Entrusted to the care of one of her two young daughters, who escaped arrest by the Nazis, the manuscript remained unpublished and unread because the daughter had spared herself the agony of reading what she thought was a journal, rather than a mature work of fiction rooted in collective tragedy.

Suite Française is now recognised as one of the most important novels of the war, selling 2.5 million copies in 38 languages. With this detailed and empathetic biography we have a chance to discover the woman behind it.

Irène was born in Kiev in Russia, of Jewish parents. Her father Leonid was a businessman and mother Anna was a vain, pleasure-loving woman, who paid her little attention. The family spent their winters in France and Irène was often left in a hotel with her governess. They survived the 1905 Kiev pogrom, which resulted in 8,000 Jews being slaughtered and 200,000 sent into exile.

Like her moneyed parents, Irène feared the ghetto and despised its inhabitants.

The family moved to St Petersburg, where her father was a successful banker, until the Russian Revolution forced them to leave for Finland, where they survived the brief civil war before heading to the land of their winter sojourns.

The Némirovskys were typical of those plutocratic Russian Jews who spent the years between the wars haunting the hotels of Biarritz. This milieu formed the backdrop to Némirovsky’s first published novel David Golder (1929), a portrait of a dynamic Jewish tycoon in his decline.

Like her moneyed parents, Irène feared the ghetto and despised its inhabitants but at the same time despised her own spiritually impoverished class of Jew.

Indeed she was a harsh judge of all humans. This biography is excellent at explaining Némirovsky’s process of literary creation and her psychological wounds. She drew on her resentment towards her parents so that her hated mother appears time and again in different guises and her father almost as frequently, though he is portrayed with detached scorn. She married another refugee Russian Jew, Michel Epstein, a bank employee.

The authors have painstakingly married up the links between the fictional masks and the tortured life of this most autobiographical of novelists. They convey the different atmospheres with great skill, whether it be the oppressive provincialism of Kiev and Odessa in the 1900s, a feverish St Petersburg on the eve of revolution, Paris in the decadent Twenties or the impending sense of doom of the Thirties when anyone wanting to take part in French literary life had to make tacit accommodations with anti-Semites, xenophobes and fascists-in-waiting.

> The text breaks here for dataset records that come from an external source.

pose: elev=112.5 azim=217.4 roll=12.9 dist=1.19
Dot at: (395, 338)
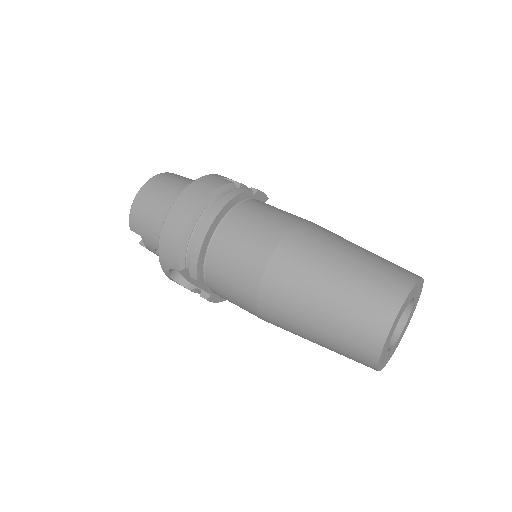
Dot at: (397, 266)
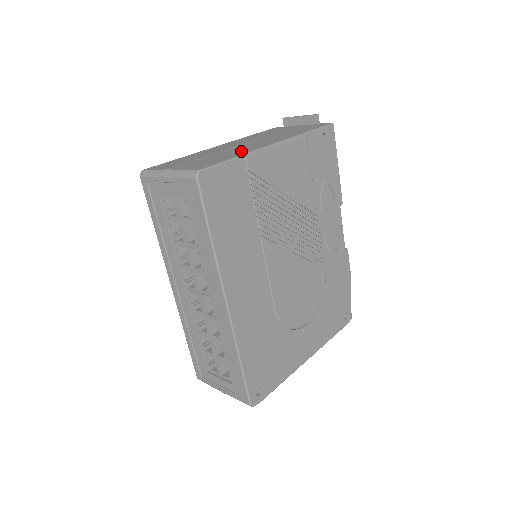
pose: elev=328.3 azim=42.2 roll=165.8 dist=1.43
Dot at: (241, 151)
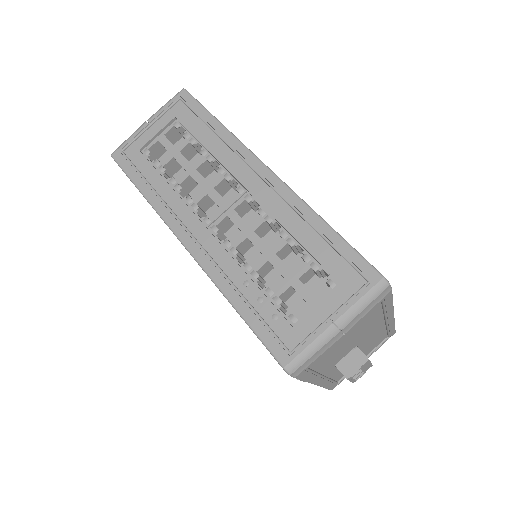
Dot at: occluded
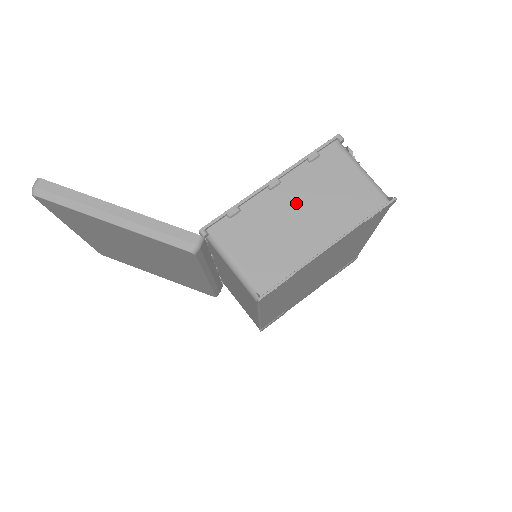
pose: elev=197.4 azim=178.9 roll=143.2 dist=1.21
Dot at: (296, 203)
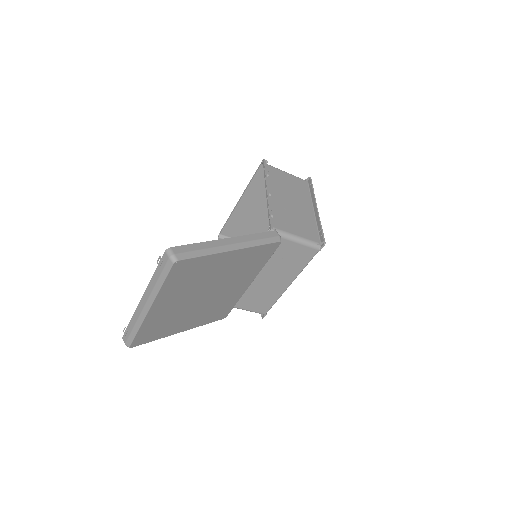
Dot at: (285, 197)
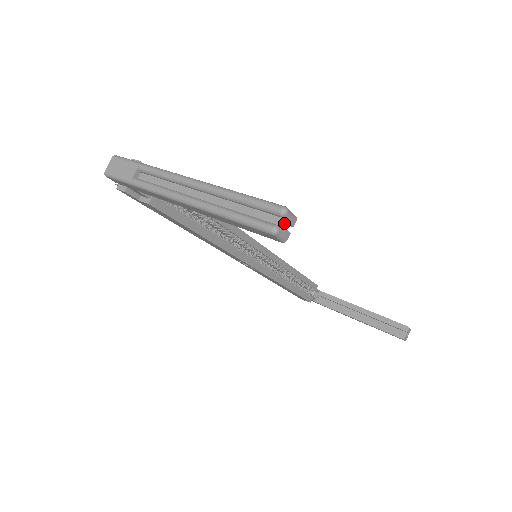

Némirovsky tried in vain to become a French citizen. She converted to Roman Catholicism but it did not save her from arrest as a Jew in 1943.

She emerges from this moving biography as someone who continued to exorcise her unhappy childhood in fiction, who at first embodied the spiritual plight of the deracinated Russian Jew but who worked ceaselessly to support her underpaid husband and beloved children and who finally came to produce a masterpiece about French suffering in which no Jewish character appeared.